Problem to solve
"X243490Y147510D02*" appears in one line of the listing below; retype that line and every later line exactly, stopping at the end, and nothing else.

Source data

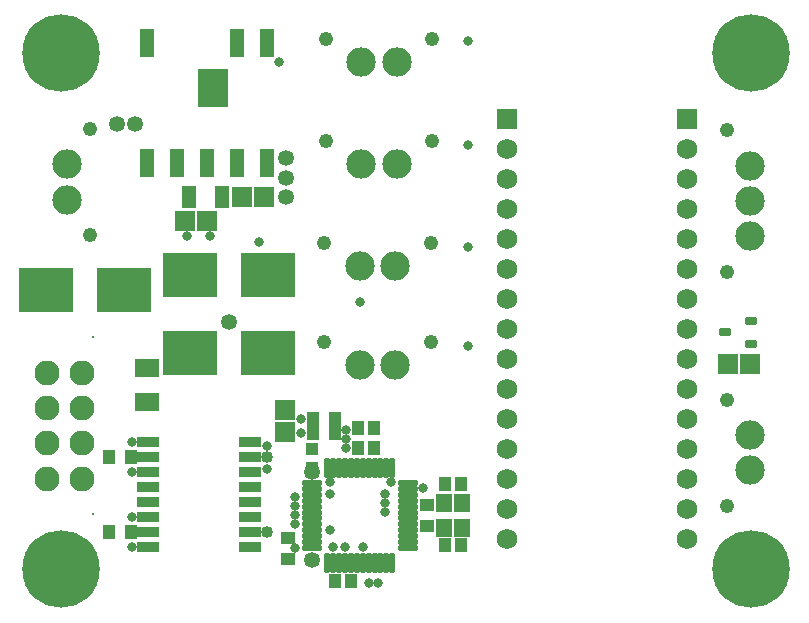
<source format=gts>
G04*
G04 #@! TF.GenerationSoftware,Altium Limited,Altium Designer,20.1.12 (249)*
G04*
G04 Layer_Color=8388736*
%FSLAX25Y25*%
%MOIN*%
G70*
G04*
G04 #@! TF.SameCoordinates,4DEFB819-F1CA-47B0-AC9B-A980181B1EFC*
G04*
G04*
G04 #@! TF.FilePolarity,Negative*
G04*
G01*
G75*
%ADD29R,0.18000X0.15000*%
%ADD35R,0.06706X0.06509*%
%ADD36R,0.04343X0.04737*%
%ADD37R,0.04028X0.04304*%
%ADD38R,0.04540X0.04343*%
%ADD39R,0.04343X0.04540*%
%ADD40R,0.07800X0.03800*%
%ADD41R,0.07887X0.05918*%
%ADD42R,0.06509X0.06706*%
G04:AMPARAMS|DCode=43|XSize=29.65mil|YSize=39.5mil|CornerRadius=5.95mil|HoleSize=0mil|Usage=FLASHONLY|Rotation=270.000|XOffset=0mil|YOffset=0mil|HoleType=Round|Shape=RoundedRectangle|*
%AMROUNDEDRECTD43*
21,1,0.02965,0.02760,0,0,270.0*
21,1,0.01776,0.03950,0,0,270.0*
1,1,0.01190,-0.01380,-0.00888*
1,1,0.01190,-0.01380,0.00888*
1,1,0.01190,0.01380,0.00888*
1,1,0.01190,0.01380,-0.00888*
%
%ADD43ROUNDEDRECTD43*%
%ADD44R,0.10249X0.13005*%
%ADD45R,0.04540X0.07493*%
%ADD46R,0.04800X0.09800*%
%ADD47O,0.07099X0.01981*%
%ADD48O,0.01981X0.07099*%
%ADD49R,0.05524X0.06312*%
%ADD50R,0.06824X0.06824*%
%ADD51C,0.06824*%
%ADD52C,0.00800*%
%ADD53C,0.08300*%
%ADD54C,0.09800*%
%ADD55C,0.04800*%
%ADD56C,0.25800*%
%ADD57C,0.05300*%
%ADD58C,0.03200*%
%ADD59C,0.04000*%
%ADD60C,0.03800*%
D29*
X184000Y250000D02*
D03*
X210000D02*
D03*
X162000Y245000D02*
D03*
X136000D02*
D03*
X210000Y224000D02*
D03*
X184000D02*
D03*
D35*
X215500Y205142D02*
D03*
Y197858D02*
D03*
D36*
X237657Y148000D02*
D03*
X232343D02*
D03*
X268843Y180500D02*
D03*
X274158D02*
D03*
Y160000D02*
D03*
X268843D02*
D03*
X239843Y199000D02*
D03*
X245158D02*
D03*
X239843Y192500D02*
D03*
X245158D02*
D03*
D37*
X224500Y185850D02*
D03*
Y192150D02*
D03*
D38*
X263000Y173642D02*
D03*
Y166358D02*
D03*
X216500Y162642D02*
D03*
Y155358D02*
D03*
D39*
X232142Y197500D02*
D03*
X224858D02*
D03*
X232142Y202000D02*
D03*
X224858D02*
D03*
X164142Y164500D02*
D03*
X156858D02*
D03*
X164142Y189500D02*
D03*
X156858D02*
D03*
D40*
X203750Y159500D02*
D03*
Y164500D02*
D03*
Y169500D02*
D03*
Y174500D02*
D03*
Y179500D02*
D03*
Y184500D02*
D03*
Y189500D02*
D03*
Y194500D02*
D03*
X170000Y159500D02*
D03*
Y164500D02*
D03*
Y169500D02*
D03*
Y174500D02*
D03*
Y179500D02*
D03*
Y184500D02*
D03*
Y189500D02*
D03*
Y194500D02*
D03*
D41*
X169500Y219209D02*
D03*
Y207791D02*
D03*
D42*
X363358Y220500D02*
D03*
X370642D02*
D03*
X201358Y276000D02*
D03*
X208642D02*
D03*
X189642Y268000D02*
D03*
X182358D02*
D03*
D43*
X362169Y231000D02*
D03*
X370831Y234740D02*
D03*
Y227260D02*
D03*
D44*
X191500Y312500D02*
D03*
D45*
X194512Y276000D02*
D03*
X183488D02*
D03*
D46*
X169500Y327500D02*
D03*
X199500D02*
D03*
X209500D02*
D03*
X189500Y287500D02*
D03*
X169500D02*
D03*
X179500D02*
D03*
X199500D02*
D03*
X209500D02*
D03*
D47*
X224555Y180827D02*
D03*
Y178858D02*
D03*
Y176890D02*
D03*
Y174921D02*
D03*
Y172953D02*
D03*
Y170984D02*
D03*
Y169016D02*
D03*
Y167047D02*
D03*
Y165079D02*
D03*
Y163110D02*
D03*
Y161142D02*
D03*
Y159173D02*
D03*
X256445D02*
D03*
Y161142D02*
D03*
Y163110D02*
D03*
Y165079D02*
D03*
Y167047D02*
D03*
Y169016D02*
D03*
Y170984D02*
D03*
Y172953D02*
D03*
Y174921D02*
D03*
Y176890D02*
D03*
Y178858D02*
D03*
Y180827D02*
D03*
D48*
X229673Y154055D02*
D03*
X231642D02*
D03*
X233610D02*
D03*
X235579D02*
D03*
X237547D02*
D03*
X239516D02*
D03*
X241484D02*
D03*
X243453D02*
D03*
X245421D02*
D03*
X247390D02*
D03*
X249358D02*
D03*
X251327D02*
D03*
Y185945D02*
D03*
X249358D02*
D03*
X247390D02*
D03*
X245421D02*
D03*
X243453D02*
D03*
X241484D02*
D03*
X239516D02*
D03*
X237547D02*
D03*
X235579D02*
D03*
X233610D02*
D03*
X231642D02*
D03*
X229673D02*
D03*
D49*
X274453Y165866D02*
D03*
X268547D02*
D03*
X274453Y174134D02*
D03*
X268547D02*
D03*
D50*
X349500Y302000D02*
D03*
X289500D02*
D03*
D51*
X349500Y292000D02*
D03*
Y282000D02*
D03*
Y272000D02*
D03*
Y262000D02*
D03*
Y252000D02*
D03*
Y242000D02*
D03*
Y232000D02*
D03*
Y222000D02*
D03*
Y212000D02*
D03*
Y202000D02*
D03*
Y192000D02*
D03*
Y182000D02*
D03*
Y172000D02*
D03*
Y162000D02*
D03*
X289500Y292000D02*
D03*
Y282000D02*
D03*
Y272000D02*
D03*
Y262000D02*
D03*
Y252000D02*
D03*
Y242000D02*
D03*
Y232000D02*
D03*
Y222000D02*
D03*
Y212000D02*
D03*
Y202000D02*
D03*
Y192000D02*
D03*
Y182000D02*
D03*
Y172000D02*
D03*
Y162000D02*
D03*
D52*
X151700Y229450D02*
D03*
Y170350D02*
D03*
D53*
X136200Y194000D02*
D03*
Y182200D02*
D03*
Y205800D02*
D03*
Y217600D02*
D03*
X148000Y194000D02*
D03*
Y182200D02*
D03*
Y205800D02*
D03*
Y217600D02*
D03*
D54*
X370500Y286600D02*
D03*
Y274800D02*
D03*
Y263000D02*
D03*
X143000Y287000D02*
D03*
Y275200D02*
D03*
X252800Y287000D02*
D03*
X241000D02*
D03*
X252800Y321000D02*
D03*
X241000D02*
D03*
X252300Y253000D02*
D03*
X240500D02*
D03*
X252300Y220000D02*
D03*
X240500D02*
D03*
X370500Y196800D02*
D03*
Y185000D02*
D03*
D55*
X362800Y298400D02*
D03*
Y251200D02*
D03*
X150700Y298800D02*
D03*
Y263400D02*
D03*
X264600Y294700D02*
D03*
X229200D02*
D03*
X264600Y328700D02*
D03*
X229200D02*
D03*
X264100Y260700D02*
D03*
X228700D02*
D03*
X264100Y227700D02*
D03*
X228700D02*
D03*
X362800Y208600D02*
D03*
Y173200D02*
D03*
D56*
X371000Y324000D02*
D03*
Y152000D02*
D03*
X141000D02*
D03*
Y324000D02*
D03*
D57*
X224500Y155000D02*
D03*
X165500Y300500D02*
D03*
X159500D02*
D03*
X216000Y276000D02*
D03*
Y282500D02*
D03*
Y289000D02*
D03*
X197000Y234500D02*
D03*
X224500Y184500D02*
D03*
D58*
X246500Y147500D02*
D03*
X243490Y147510D02*
D03*
X209500Y185500D02*
D03*
X207000Y261000D02*
D03*
X230500Y181000D02*
D03*
X221000Y202000D02*
D03*
Y197500D02*
D03*
X251000Y181000D02*
D03*
X240500Y241000D02*
D03*
X219000Y176000D02*
D03*
Y173000D02*
D03*
X276500Y328000D02*
D03*
Y293500D02*
D03*
Y259500D02*
D03*
Y226500D02*
D03*
X190500Y263000D02*
D03*
X241484Y159484D02*
D03*
X235597Y159457D02*
D03*
X231642Y159358D02*
D03*
X219000Y159000D02*
D03*
X230500Y177000D02*
D03*
X219000Y167000D02*
D03*
X230500Y165000D02*
D03*
X236000Y192500D02*
D03*
Y195500D02*
D03*
Y198500D02*
D03*
X249000Y171000D02*
D03*
Y174000D02*
D03*
Y177000D02*
D03*
X261500Y179000D02*
D03*
X164500Y184500D02*
D03*
Y194500D02*
D03*
X219000Y170000D02*
D03*
X209500Y193000D02*
D03*
X164500Y159500D02*
D03*
Y169500D02*
D03*
X213500Y321000D02*
D03*
X183000Y263000D02*
D03*
D59*
X209500Y189500D02*
D03*
Y164500D02*
D03*
D60*
X189181Y316000D02*
D03*
X193781D02*
D03*
X189181Y309000D02*
D03*
X193781D02*
D03*
M02*

</source>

Answer to this exercise
X243490Y147510D02*
D03*
X209500Y185500D02*
D03*
X207000Y261000D02*
D03*
X230500Y181000D02*
D03*
X221000Y202000D02*
D03*
Y197500D02*
D03*
X251000Y181000D02*
D03*
X240500Y241000D02*
D03*
X219000Y176000D02*
D03*
Y173000D02*
D03*
X276500Y328000D02*
D03*
Y293500D02*
D03*
Y259500D02*
D03*
Y226500D02*
D03*
X190500Y263000D02*
D03*
X241484Y159484D02*
D03*
X235597Y159457D02*
D03*
X231642Y159358D02*
D03*
X219000Y159000D02*
D03*
X230500Y177000D02*
D03*
X219000Y167000D02*
D03*
X230500Y165000D02*
D03*
X236000Y192500D02*
D03*
Y195500D02*
D03*
Y198500D02*
D03*
X249000Y171000D02*
D03*
Y174000D02*
D03*
Y177000D02*
D03*
X261500Y179000D02*
D03*
X164500Y184500D02*
D03*
Y194500D02*
D03*
X219000Y170000D02*
D03*
X209500Y193000D02*
D03*
X164500Y159500D02*
D03*
Y169500D02*
D03*
X213500Y321000D02*
D03*
X183000Y263000D02*
D03*
D59*
X209500Y189500D02*
D03*
Y164500D02*
D03*
D60*
X189181Y316000D02*
D03*
X193781D02*
D03*
X189181Y309000D02*
D03*
X193781D02*
D03*
M02*

</source>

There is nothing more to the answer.